▸ **What to produce**:
Reproduce the listing exactly. Omit pictures.
[Supplied information]
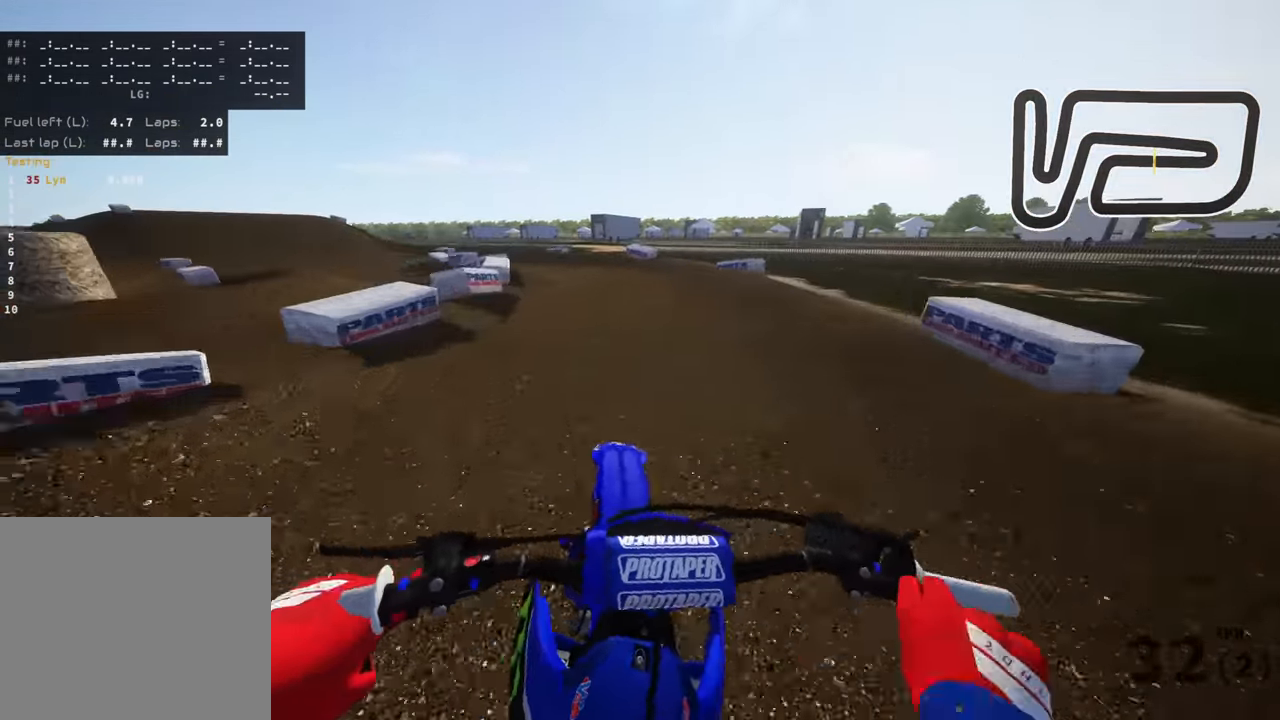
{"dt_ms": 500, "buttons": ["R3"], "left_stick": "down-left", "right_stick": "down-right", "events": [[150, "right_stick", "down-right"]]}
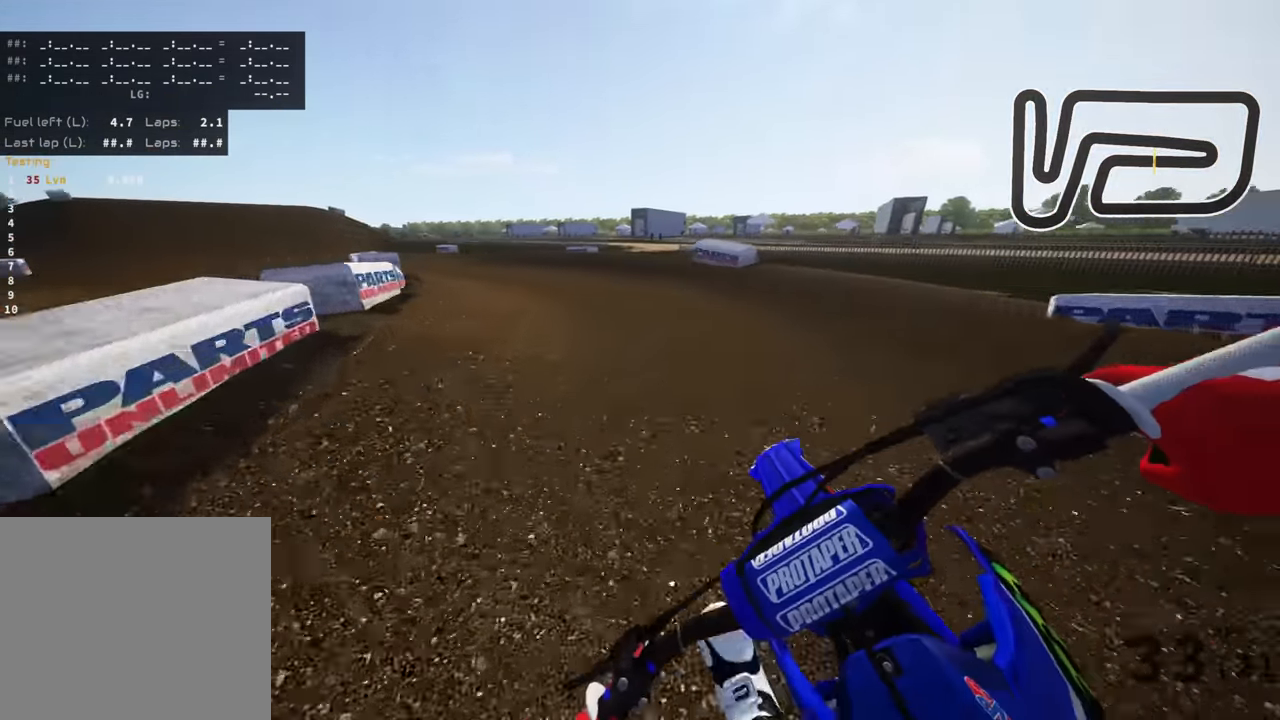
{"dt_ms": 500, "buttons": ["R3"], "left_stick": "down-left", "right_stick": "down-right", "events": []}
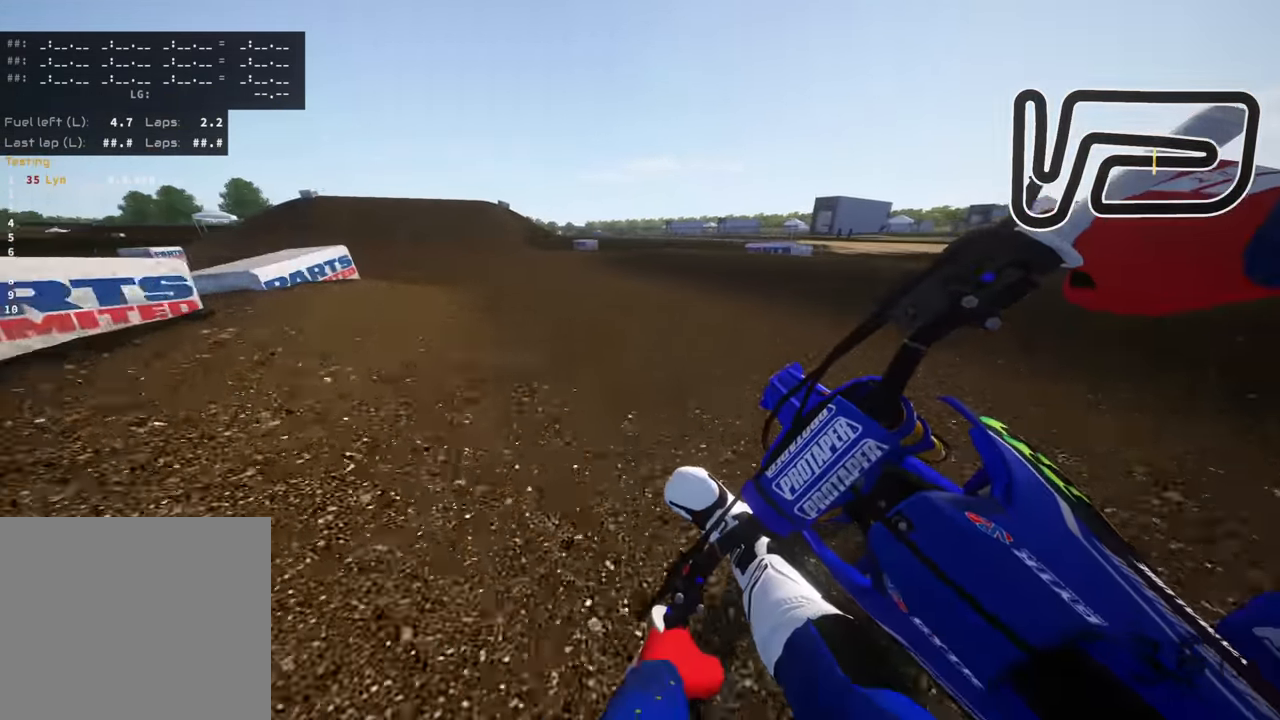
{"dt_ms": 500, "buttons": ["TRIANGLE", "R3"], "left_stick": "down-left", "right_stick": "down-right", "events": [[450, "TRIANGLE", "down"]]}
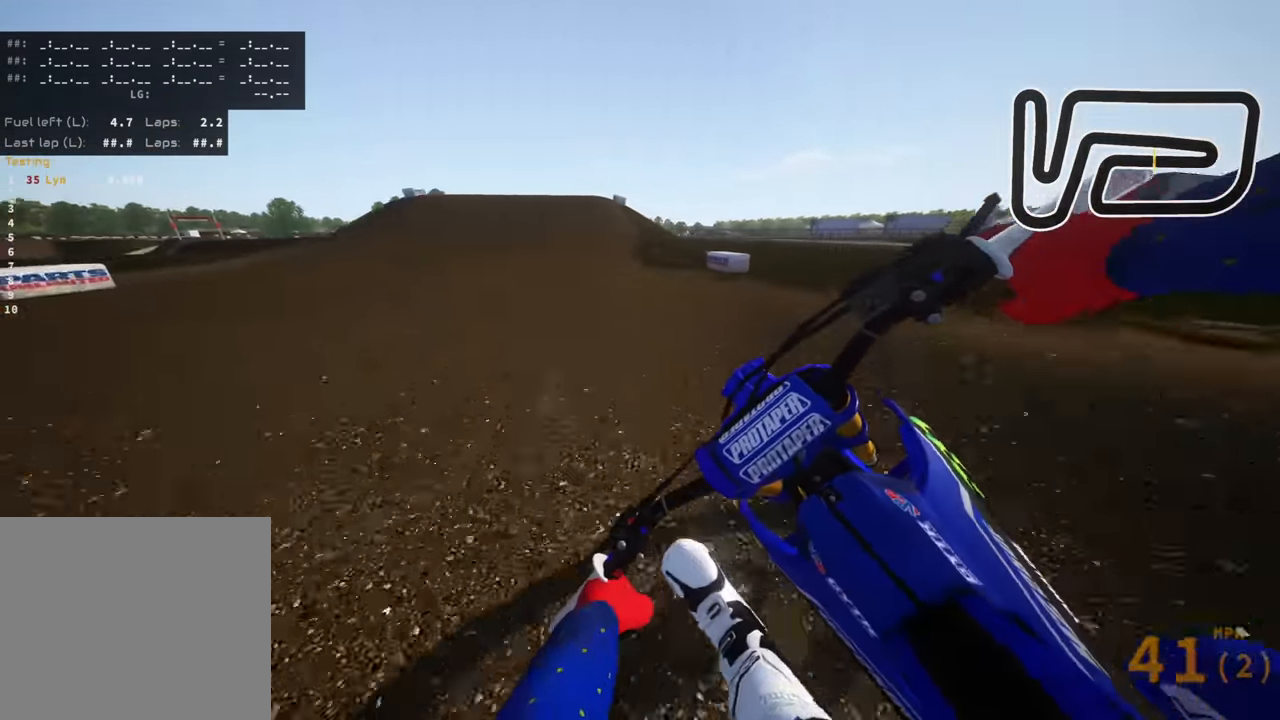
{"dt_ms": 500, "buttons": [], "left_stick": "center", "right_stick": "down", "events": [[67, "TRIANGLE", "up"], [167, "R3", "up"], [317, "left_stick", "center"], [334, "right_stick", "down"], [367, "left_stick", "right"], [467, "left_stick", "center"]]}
[/Supplied information]
▸ **Output for this exercise**:
{"dt_ms": 500, "buttons": ["R3"], "left_stick": "down-left", "right_stick": "down-right", "events": [[150, "right_stick", "down-right"]]}
{"dt_ms": 500, "buttons": ["R3"], "left_stick": "down-left", "right_stick": "down-right", "events": []}
{"dt_ms": 500, "buttons": ["TRIANGLE", "R3"], "left_stick": "down-left", "right_stick": "down-right", "events": [[450, "TRIANGLE", "down"]]}
{"dt_ms": 500, "buttons": [], "left_stick": "center", "right_stick": "down", "events": [[67, "TRIANGLE", "up"], [167, "R3", "up"], [317, "left_stick", "center"], [334, "right_stick", "down"], [367, "left_stick", "right"], [467, "left_stick", "center"]]}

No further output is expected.